How to generate border-radius CSS in your browser

  1. Drag the slider for any single corner to round it on its own, or switch on Link corners to move all four together for a uniform curve.
  2. Watch the preview box reshape live as you adjust each value, so you can dial in the exact look before committing.
  3. Turn on the 8-value syntax when you want an organic blob, then shape the vertical radii separately from the horizontal ones.
  4. Click Copy CSS to grab the full border-radius declaration and paste it straight into your stylesheet.

Standard corners vs. the 8-value blob syntax

The single biggest thing this tool unlocks is the slash syntax, which is what turns a plain rounded box into a modern blob. Here is how the two approaches compare:

ApproachExample valueBest for
Single valueborder-radius: 12pxCards, buttons, inputs with even corners
Four valuesborder-radius: 10px 20px 30px 40pxChat bubbles, tabs, asymmetric callouts
50% on a squareborder-radius: 50%Circles and avatar frames
8-value slashborder-radius: 30% 70% 70% 30% / 30% 30% 70% 70%Organic blobs in hero sections and decorative backgrounds

Reach for pixels when you want a fixed corner size regardless of how big the element gets, such as a button that should always have the same rounding. Reach for percentages when the shape should scale with the element, which is exactly what circles, avatars, and blobs need. This generator works in percentages so your shapes stay proportional at any size.

Key features and benefits

  • Per-corner sliders with an instant live preview.
  • A link toggle to edit all four corners at once for uniform rounding.
  • The 8-value slash syntax for asymmetric, organic blob shapes.
  • Clean, copy-ready CSS output with no clutter.
  • Percentage-based radii that scale with the element.
  • Completely free and fully client-side, so it works offline once loaded.

Try the CSS Border Radius Generator now — it's free and runs entirely in your browser.

Frequently asked questions

What order do the four border-radius values follow?

They run clockwise starting from the top-left corner: top-left, top-right, bottom-right, then bottom-left. So border-radius: 10px 20px 30px 40px rounds the top-left by 10px and the bottom-left by 40px. The generator keeps this order correct automatically.

How do I make a perfect circle with border-radius?

Give a square element border-radius: 50%. Each corner's radius becomes half the width and height, which merges them into a smooth circle. On a rectangle, 50% produces an ellipse instead, which is why avatars are usually square before rounding.

What is the 8-value slash syntax?

It lets you set a horizontal and a vertical radius for every corner, separated by a slash. The four values before the slash control horizontal radii and the four after control vertical radii, and mismatching them is precisely how designers build the asymmetric blob shapes popular in modern layouts.

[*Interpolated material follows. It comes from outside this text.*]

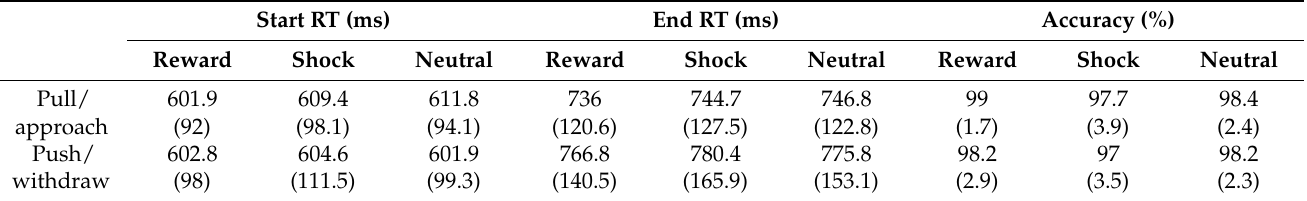
Table 1. Mean start RT, end RT and accuracy as a function of target type and response direction in the training phase of Experiment 1. Numbers in the parentheses represent the standard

Why does a very large radius stop changing the shape?

Browsers cap each radius so neighbouring corners never overlap. Once the combined radii exceed the element's side length, the values are scaled down proportionally, so pushing a slider past that point has no further visible effect.

Should I use pixels or percentages?

Use pixels for consistent corners on fixed components like buttons and cards, and percentages when the rounding should track the element's size, such as circles and blobs. This tool uses percentages so shapes remain proportional as they scale.